What can you do with a domain name beyond selling to the highest bidder? In an interview, Atallah gave the example of ideas proposed by car manufacturers such as providing email addresses and web pages with their product—"So that you can have a domain name for your car and when you sell your car that domain name goes with the car, with the history of the car and all that," he suggested.
Present at the event on Tuesday were representatives from several global companies that have become new gTLD operators; that is, they control the gTLD associated with their brand name. With the exception of Atallah's remarks, the meeting was held under Chatham House Rule, meaning reporters were able to use information shared but not to reveal the affiliation of speakers, so as to allow the brands (or "dot-brands" as they frequently referred to themselves) to speak freely about their teething problems with moving hundreds of global sites over to their .brandname.
The rise of dot-brands was predicted from the start of the new gTLD program but end users probably haven't seen many yet. Some attendees said they had already started rolling out their new infrastructures internally.
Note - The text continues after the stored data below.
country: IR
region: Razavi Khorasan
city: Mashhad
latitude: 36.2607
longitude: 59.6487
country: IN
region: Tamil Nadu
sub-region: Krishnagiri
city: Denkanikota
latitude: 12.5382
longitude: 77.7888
There are a few reasons big business in particular could be interested in acquiring gTLDs: brand awareness is an obvious one, as if you control a gTLD, you determine who can use it (i.e. just you) rather than sharing .com or .biz or .pizza with all and sundry. "By having our own space, it's our own little kingdom," said one attendee.
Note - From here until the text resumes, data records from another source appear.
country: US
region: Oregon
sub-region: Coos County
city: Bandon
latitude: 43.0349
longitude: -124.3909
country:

It also means less of a struggle to acquire already-taken .com sites when launching a new product, and, at the most basic, it stops someone else grabbing that bit of internet real estate.
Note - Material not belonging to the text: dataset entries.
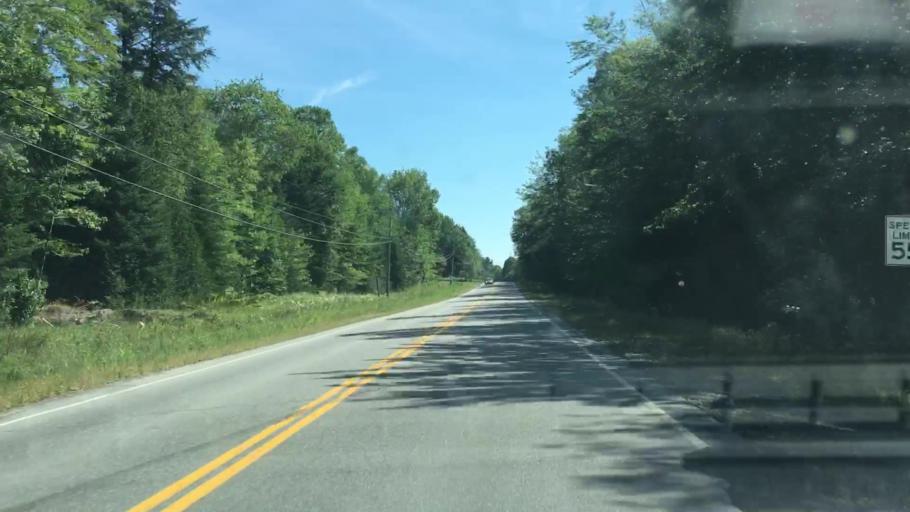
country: US
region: Maine
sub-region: Piscataquis County
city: Milo
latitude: 45.1988
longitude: -68.9054
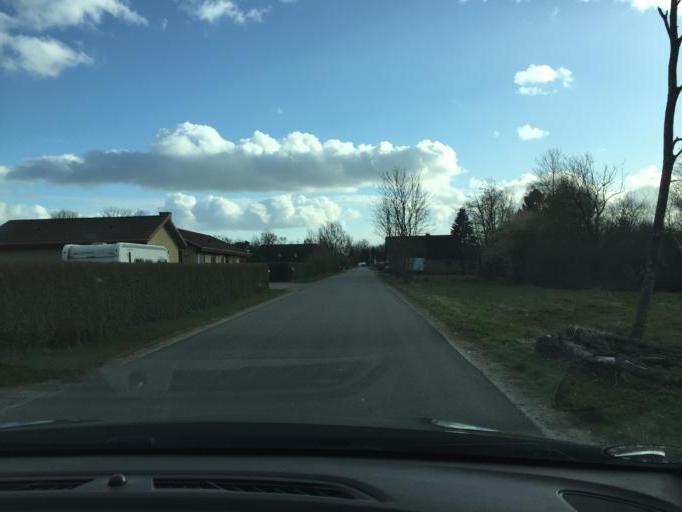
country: DK
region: South Denmark
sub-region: Nyborg Kommune
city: Ullerslev
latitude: 55.3610
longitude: 10.6304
With increased concern about keeping the web open and equal, it might feel somewhat unsettling to see big companies essentially buy up their territory on the web and mark it with their branded gTLD flag. But Atallah insists that smaller companies—or individuals—aren't at a disadvantage, even if they can't afford their own domain on the top level (it costs $185,000 to apply for a new gTLD, and then you have to maintain it).
"In reality, having a domain name at the second level [as in "vice" in vice.com] and having a top-level domain is not that much different if you can associate with it," he said, emphasising the need for brands to market their digital presence to their customer base regardless where their dot falls. "If you establish that at the second level or you establish that at the top level, that's two sides of the same coin," he added.
For their part, the new gTLD users emphasised the benefits of having control over the security features of the top-level domain, and the added trust for consumers who would know from the brand suffix that they're on a legitimate site and not a spoof.
Will we even notice domains when we interact with online services in the next five or ten years?
As the dot-brands start rolling out, some challenges remain. Several complained of trouble communicating with ICANN, a rather labyrinthine organisation that's also in the process of a major transition away from a US government contract to a new multi-stakeholder model that hasn't been without its own contentions.
Another question around using branded gTLDs is what naming structure to put in place before the dot, especially for international companies that want to provide similar sites in different languages. There are currently struggles over allowing people to use the two-letter country codes—like .fr for France—as the second-level domain, for example in cc.brandname. Many are also eagerly observing how new gTLDs will affect a site's performance in search results.
More fundamentally, there's the question of whether domain names will be all that useful anyway in the near future. With the rise of apps and other technologies such as the Internet of Things, which offer user interfaces without the URL bar, will we even notice domains when we interact with online services in the next five or ten years?
Unsurprisingly, Atallah thinks domains are here to stay, if only because having a unique online identifier that you can spell and pronounce is easier to share and promote than, say, an image or a QR code. "Today you have maps on your phone; you still have your address though," he said. "You don't use longitude and latitude coordinates to find where you want to go."
Whatever the top-level component, he sees them as a standard part of people's internet presence as other innovations thrive. "I think there'll be a mix of ways to access content on the internet, but having a domain name will always remain there," he said. "And it's such a cheap thing to have, it doesn't cost that much money, that it'll always be there."